There are two main forms of IBD: Crohn's Disease and Ulcerative Colitis. IBD is a chronic condition that causes damage to the GI tract and can effect may other areas of your body. Personally, I have had Crohn's about 13 years. I doubt many people will see this list but it felt good writing it. There are just a few things I wish people knew.
  1. There is no cure.
    While there is exciting research currently taking place (look up IBD vaccination if your curious) there is no cure for IBD.
  2. It is a systemic disease.
    Despite what IBD drug advertisements tell is, IBD is much more than "abdominal discomfort" or "finding yourself looking for a bathroom". IBD can effect your skin, eyes, joints, and it comes with a huge side of fatigue. Also that abdominal discomfort is actually from inflammation, fistulas, ulcers, abbesses, or obstruction.
  3. It cannot be caused or "fixed" with diet.
    I'm not going to argue that symptoms of IBD in some individuals can be managed with diet, but it is different to each individual. Also notice how I said symptoms and not the disease itself. Most of us are on pretty powerful medications that keep us as healthy as possible. If you give us diet advice we know your heart is in the right place, but a small part of us wants to kick you in the shin. If IBD could be cured with food wouldn't we already know? We don't choose to be sick!

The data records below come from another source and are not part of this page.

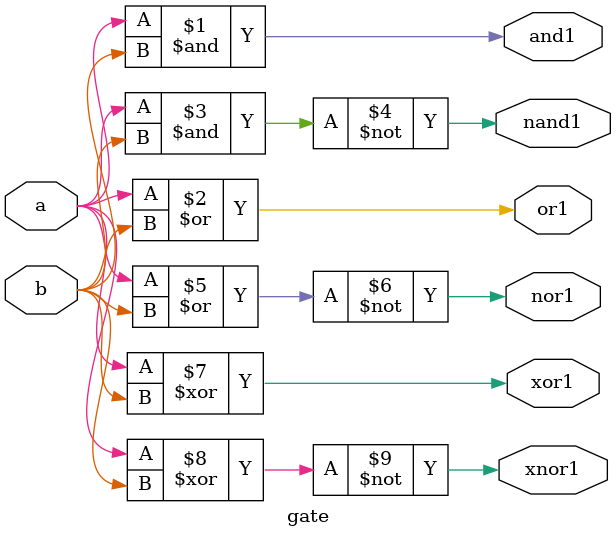
<source format=v>
module gate(input a,b, output and1,or1,nand1,nor1,xor1,xnor1);
and(and1,a,b);
or(or1,a,b);
nand(nand1,a,b);
nor(nor1,a,b);
xor(xor1,a,b);
xnor(xnor1,a,b);
endmodule


</source>
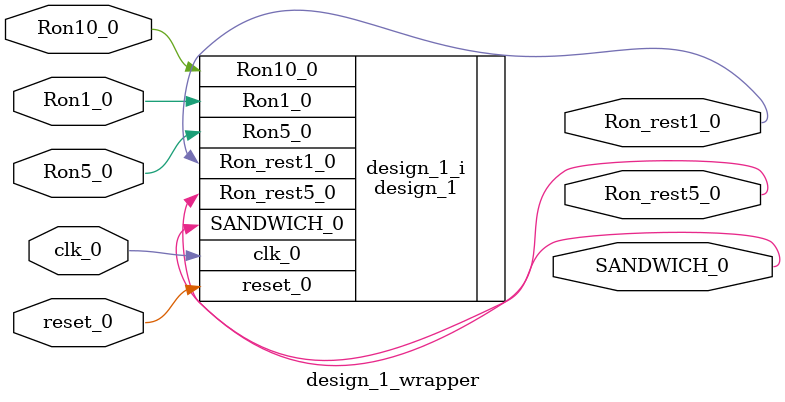
<source format=v>
`timescale 1 ps / 1 ps

module design_1_wrapper
   (Ron10_0,
    Ron1_0,
    Ron5_0,
    Ron_rest1_0,
    Ron_rest5_0,
    SANDWICH_0,
    clk_0,
    reset_0);
  input Ron10_0;
  input Ron1_0;
  input Ron5_0;
  output Ron_rest1_0;
  output Ron_rest5_0;
  output SANDWICH_0;
  input clk_0;
  input reset_0;

  wire Ron10_0;
  wire Ron1_0;
  wire Ron5_0;
  wire Ron_rest1_0;
  wire Ron_rest5_0;
  wire SANDWICH_0;
  wire clk_0;
  wire reset_0;

  design_1 design_1_i
       (.Ron10_0(Ron10_0),
        .Ron1_0(Ron1_0),
        .Ron5_0(Ron5_0),
        .Ron_rest1_0(Ron_rest1_0),
        .Ron_rest5_0(Ron_rest5_0),
        .SANDWICH_0(SANDWICH_0),
        .clk_0(clk_0),
        .reset_0(reset_0));
endmodule

</source>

  4. Fatigue can be the most difficult symptom to cope with.
    Before you say "but we're tired too", think about something for me. One symptom of IBD is malabsorption or essential vitamins and nutrients. Or due to "abdominal discomfort" we are forced to limit our food intake. Also our bodies, especially during flare-ups, are constantly working in overdrive to fight the disease. Now factor in pain that can keep us awake at night and the multiple trips to the bathroom. Oh yeah and did I mention how prednisone makes us crazy? So yeah...we're not "just tired".
  5. IBS is NOT the same as IBD.
    IBS stands for irritable bowel syndrome. IBD stands for inflammatory bowel disease. While the two share similar symptoms, IBS is a syndrome. No actual damage is being done to the GI tract and the majority of its symptoms can be controlled through diet. IBD requires strong medications and includes higher risks for obstruction, fistulas, and emergency surgery.